TASK PROMPT
Below are some records; quote exactly the lines from the one that contains "81: (470, 361, 1.27)" through the one that contains "90: (711, 227, 1.89)", inclusive, and no others.

SUPPLIED DATA
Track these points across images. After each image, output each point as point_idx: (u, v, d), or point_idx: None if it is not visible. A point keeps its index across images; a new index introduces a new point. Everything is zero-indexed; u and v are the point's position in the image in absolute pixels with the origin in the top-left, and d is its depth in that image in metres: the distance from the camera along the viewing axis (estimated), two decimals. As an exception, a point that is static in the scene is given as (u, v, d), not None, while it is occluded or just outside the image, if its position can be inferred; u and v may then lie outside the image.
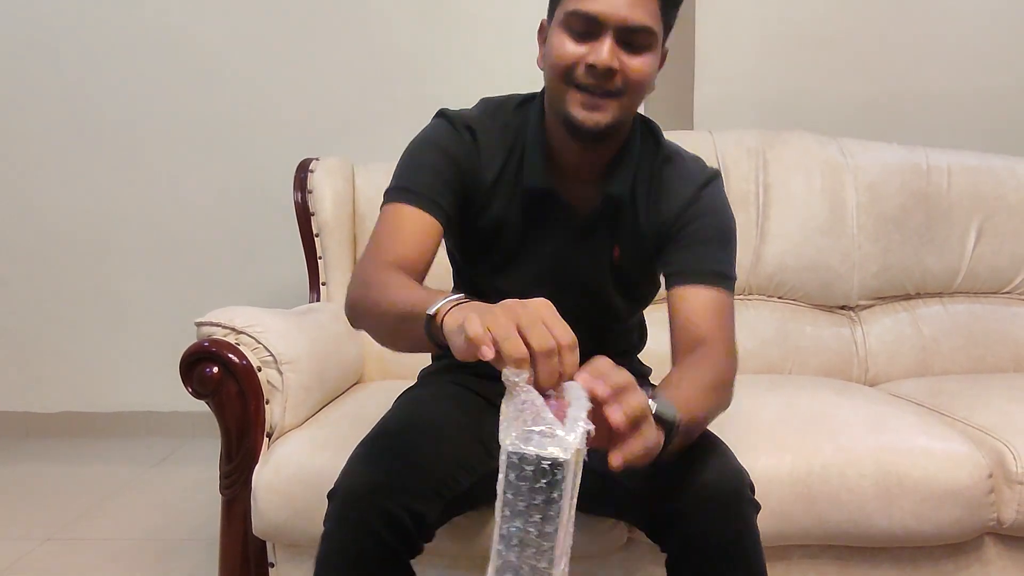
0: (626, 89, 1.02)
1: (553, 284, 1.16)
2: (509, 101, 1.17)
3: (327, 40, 2.51)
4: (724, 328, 1.06)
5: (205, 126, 2.57)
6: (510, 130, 1.14)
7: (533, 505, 0.61)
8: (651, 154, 1.15)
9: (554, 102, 1.07)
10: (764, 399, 1.49)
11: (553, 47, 1.03)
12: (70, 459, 2.51)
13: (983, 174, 1.94)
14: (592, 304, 1.19)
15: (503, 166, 1.13)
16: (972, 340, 1.87)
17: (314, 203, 1.88)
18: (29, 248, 2.65)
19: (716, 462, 0.97)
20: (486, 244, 1.17)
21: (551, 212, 1.14)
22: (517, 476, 0.61)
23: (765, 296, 1.91)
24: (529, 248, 1.16)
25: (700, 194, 1.12)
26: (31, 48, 2.57)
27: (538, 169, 1.11)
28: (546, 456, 0.60)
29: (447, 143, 1.10)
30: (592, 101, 1.02)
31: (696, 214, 1.11)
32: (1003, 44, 2.40)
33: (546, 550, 0.62)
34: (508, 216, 1.14)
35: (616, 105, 1.02)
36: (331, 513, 0.95)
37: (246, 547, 1.34)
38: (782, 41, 2.41)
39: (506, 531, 0.62)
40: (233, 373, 1.32)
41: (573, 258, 1.16)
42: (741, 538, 0.94)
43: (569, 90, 1.02)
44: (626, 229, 1.15)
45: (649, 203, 1.13)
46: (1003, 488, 1.31)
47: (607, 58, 0.99)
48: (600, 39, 0.99)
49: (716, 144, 1.94)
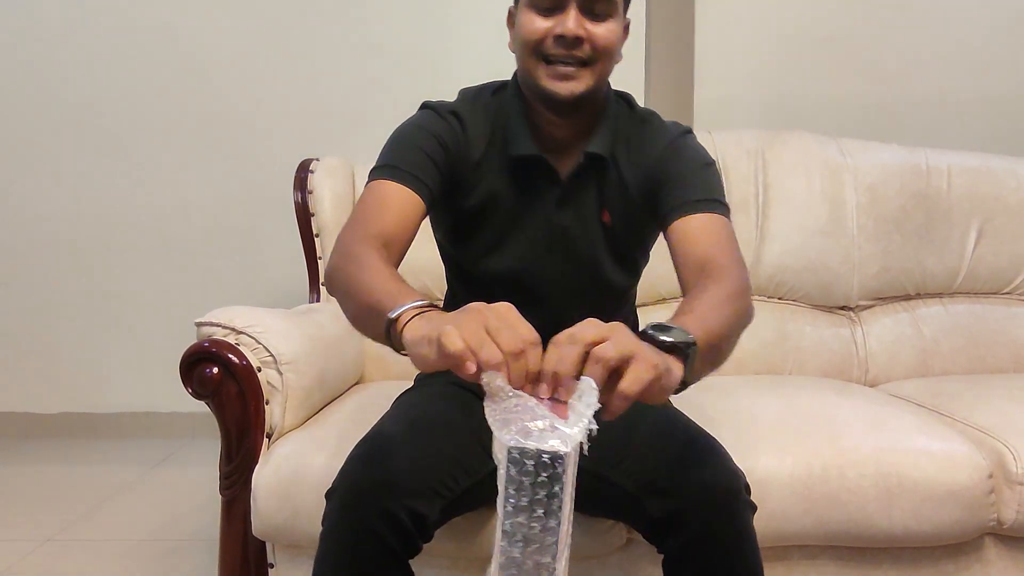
0: (595, 55, 1.07)
1: (547, 256, 1.18)
2: (486, 88, 1.22)
3: (327, 40, 2.51)
4: (727, 247, 1.06)
5: (205, 126, 2.58)
6: (491, 110, 1.18)
7: (536, 500, 0.62)
8: (627, 116, 1.20)
9: (528, 78, 1.11)
10: (764, 400, 1.49)
11: (522, 25, 1.08)
12: (70, 460, 2.51)
13: (983, 175, 1.94)
14: (587, 274, 1.21)
15: (488, 143, 1.17)
16: (972, 341, 1.87)
17: (314, 203, 1.88)
18: (28, 249, 2.65)
19: (712, 463, 0.97)
20: (477, 224, 1.19)
21: (538, 179, 1.17)
22: (519, 471, 0.61)
23: (765, 297, 1.91)
24: (521, 220, 1.18)
25: (677, 140, 1.16)
26: (30, 48, 2.57)
27: (523, 137, 1.15)
28: (547, 450, 0.61)
29: (433, 126, 1.14)
30: (564, 71, 1.07)
31: (676, 154, 1.15)
32: (1003, 46, 2.41)
33: (549, 544, 0.62)
34: (498, 189, 1.17)
35: (588, 73, 1.08)
36: (329, 513, 0.95)
37: (246, 548, 1.34)
38: (782, 42, 2.42)
39: (509, 527, 0.62)
40: (233, 373, 1.32)
41: (565, 225, 1.18)
42: (737, 539, 0.94)
43: (540, 64, 1.08)
44: (612, 190, 1.17)
45: (630, 160, 1.17)
46: (1003, 489, 1.31)
47: (573, 26, 1.04)
48: (565, 11, 1.05)
49: (716, 145, 1.94)
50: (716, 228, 1.07)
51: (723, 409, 1.41)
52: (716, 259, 1.02)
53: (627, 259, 1.24)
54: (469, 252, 1.22)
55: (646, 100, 2.44)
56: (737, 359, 1.82)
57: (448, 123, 1.15)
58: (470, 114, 1.16)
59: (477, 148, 1.16)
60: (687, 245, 1.06)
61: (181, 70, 2.56)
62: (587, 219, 1.18)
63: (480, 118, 1.17)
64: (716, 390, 1.56)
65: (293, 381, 1.40)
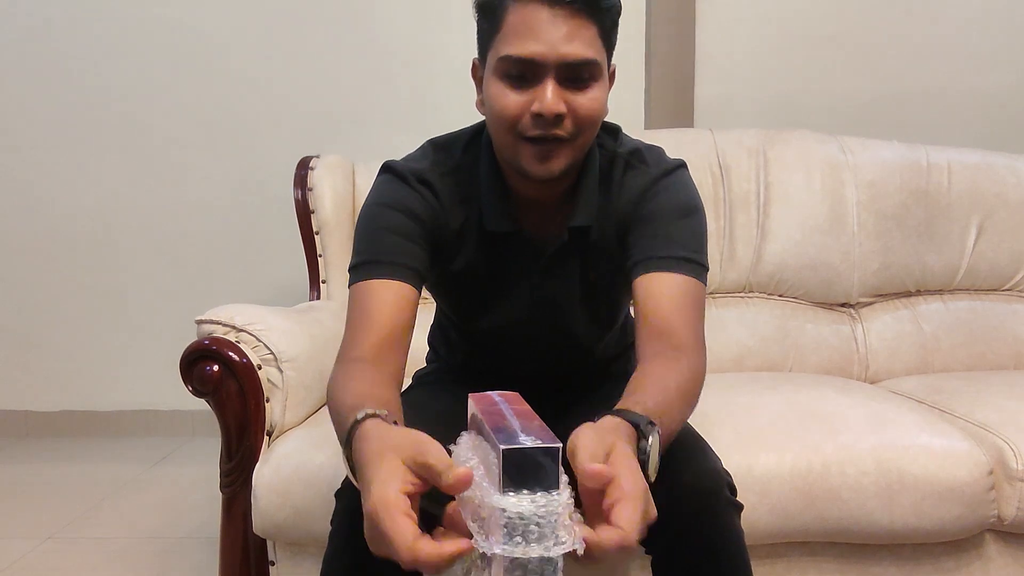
0: (578, 131, 0.96)
1: (533, 322, 1.15)
2: (456, 142, 1.10)
3: (328, 37, 2.51)
4: (690, 319, 0.98)
5: (205, 123, 2.58)
6: (463, 174, 1.07)
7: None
8: (609, 162, 1.08)
9: (504, 154, 1.01)
10: (765, 397, 1.49)
11: (493, 99, 0.96)
12: (70, 458, 2.51)
13: (983, 172, 1.94)
14: (567, 337, 1.16)
15: (466, 214, 1.07)
16: (972, 337, 1.87)
17: (314, 201, 1.88)
18: (29, 246, 2.65)
19: (692, 463, 0.94)
20: (460, 289, 1.14)
21: (518, 252, 1.09)
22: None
23: (766, 294, 1.91)
24: (502, 291, 1.12)
25: (657, 183, 1.06)
26: (32, 44, 2.57)
27: (497, 212, 1.05)
28: (536, 556, 0.59)
29: (406, 201, 1.04)
30: (544, 151, 0.96)
31: (652, 199, 1.04)
32: (1003, 42, 2.40)
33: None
34: (476, 263, 1.10)
35: (568, 150, 0.97)
36: (339, 512, 0.94)
37: (246, 546, 1.34)
38: (782, 40, 2.41)
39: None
40: (233, 371, 1.32)
41: (549, 296, 1.12)
42: (720, 539, 0.92)
43: (518, 143, 0.97)
44: (593, 251, 1.09)
45: (611, 213, 1.07)
46: (1003, 485, 1.31)
47: (552, 103, 0.92)
48: (542, 83, 0.93)
49: (716, 143, 1.94)
50: (682, 293, 0.98)
51: (724, 406, 1.41)
52: (676, 332, 0.95)
53: (607, 316, 1.18)
54: (455, 307, 1.20)
55: (647, 99, 2.44)
56: (737, 356, 1.83)
57: (419, 194, 1.04)
58: (441, 181, 1.06)
59: (455, 218, 1.07)
60: (648, 305, 0.98)
61: (181, 67, 2.55)
62: (572, 286, 1.12)
63: (452, 185, 1.06)
64: (716, 387, 1.55)
65: (293, 379, 1.40)
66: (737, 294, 1.91)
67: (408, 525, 0.63)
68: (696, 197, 1.08)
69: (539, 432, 0.63)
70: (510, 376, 1.22)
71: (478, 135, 1.10)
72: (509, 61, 0.94)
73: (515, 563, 0.59)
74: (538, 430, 0.63)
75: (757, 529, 1.25)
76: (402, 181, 1.05)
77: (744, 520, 0.97)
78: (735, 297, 1.91)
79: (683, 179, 1.08)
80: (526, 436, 0.62)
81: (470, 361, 1.27)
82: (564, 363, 1.21)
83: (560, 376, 1.21)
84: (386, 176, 1.07)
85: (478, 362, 1.25)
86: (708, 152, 1.93)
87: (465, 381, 1.23)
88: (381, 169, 1.09)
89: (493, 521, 0.60)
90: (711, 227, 1.89)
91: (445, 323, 1.28)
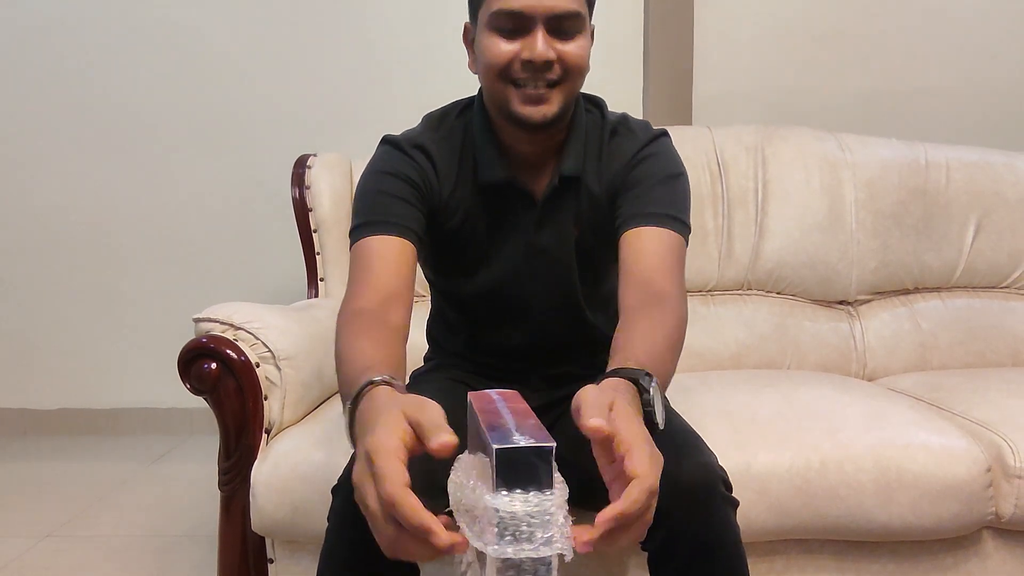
0: (566, 76, 1.04)
1: (527, 276, 1.17)
2: (451, 110, 1.18)
3: (325, 36, 2.51)
4: (672, 270, 1.03)
5: (203, 122, 2.57)
6: (457, 134, 1.15)
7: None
8: (597, 127, 1.16)
9: (496, 102, 1.07)
10: (763, 394, 1.49)
11: (485, 49, 1.04)
12: (68, 456, 2.51)
13: (981, 170, 1.94)
14: (567, 290, 1.19)
15: (459, 171, 1.14)
16: (970, 335, 1.87)
17: (312, 199, 1.87)
18: (27, 245, 2.65)
19: (686, 459, 0.95)
20: (455, 246, 1.17)
21: (512, 202, 1.14)
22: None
23: (764, 292, 1.91)
24: (499, 242, 1.16)
25: (644, 149, 1.13)
26: (30, 45, 2.56)
27: (492, 162, 1.12)
28: (528, 557, 0.59)
29: (402, 167, 1.10)
30: (535, 94, 1.03)
31: (640, 163, 1.12)
32: (1001, 39, 2.40)
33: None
34: (474, 214, 1.14)
35: (559, 94, 1.04)
36: (336, 508, 0.95)
37: (245, 543, 1.34)
38: (780, 37, 2.42)
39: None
40: (231, 369, 1.32)
41: (543, 246, 1.16)
42: (715, 534, 0.93)
43: (509, 88, 1.04)
44: (584, 204, 1.15)
45: (599, 174, 1.14)
46: (1001, 482, 1.31)
47: (542, 50, 1.00)
48: (531, 33, 1.01)
49: (715, 140, 1.94)
50: (665, 247, 1.04)
51: (722, 403, 1.41)
52: (658, 283, 1.00)
53: (597, 269, 1.21)
54: (450, 273, 1.22)
55: (645, 96, 2.44)
56: (736, 354, 1.83)
57: (415, 160, 1.11)
58: (436, 145, 1.13)
59: (448, 179, 1.13)
60: (632, 259, 1.04)
61: (179, 67, 2.55)
62: (566, 238, 1.16)
63: (447, 147, 1.14)
64: (715, 385, 1.56)
65: (292, 377, 1.40)
66: (735, 292, 1.91)
67: (401, 469, 0.64)
68: (680, 163, 1.15)
69: (533, 431, 0.63)
70: (509, 351, 1.23)
71: (471, 103, 1.17)
72: (501, 15, 1.01)
73: (507, 563, 0.59)
74: (532, 429, 0.63)
75: (755, 526, 1.25)
76: (398, 149, 1.12)
77: (742, 518, 0.97)
78: (733, 295, 1.91)
79: (668, 145, 1.16)
80: (520, 435, 0.62)
81: (470, 340, 1.27)
82: (561, 327, 1.22)
83: (558, 347, 1.23)
84: (384, 147, 1.15)
85: (477, 338, 1.26)
86: (706, 150, 1.93)
87: (462, 378, 1.23)
88: (380, 143, 1.16)
89: (486, 520, 0.60)
90: (709, 225, 1.89)
91: (443, 305, 1.29)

WRITTEN SOLUTION
81: (470, 361, 1.27)
82: (564, 363, 1.21)
83: (560, 376, 1.21)
84: (386, 176, 1.07)
85: (478, 362, 1.25)
86: (708, 152, 1.93)
87: (465, 381, 1.23)
88: (381, 169, 1.09)
89: (493, 521, 0.60)
90: (711, 227, 1.89)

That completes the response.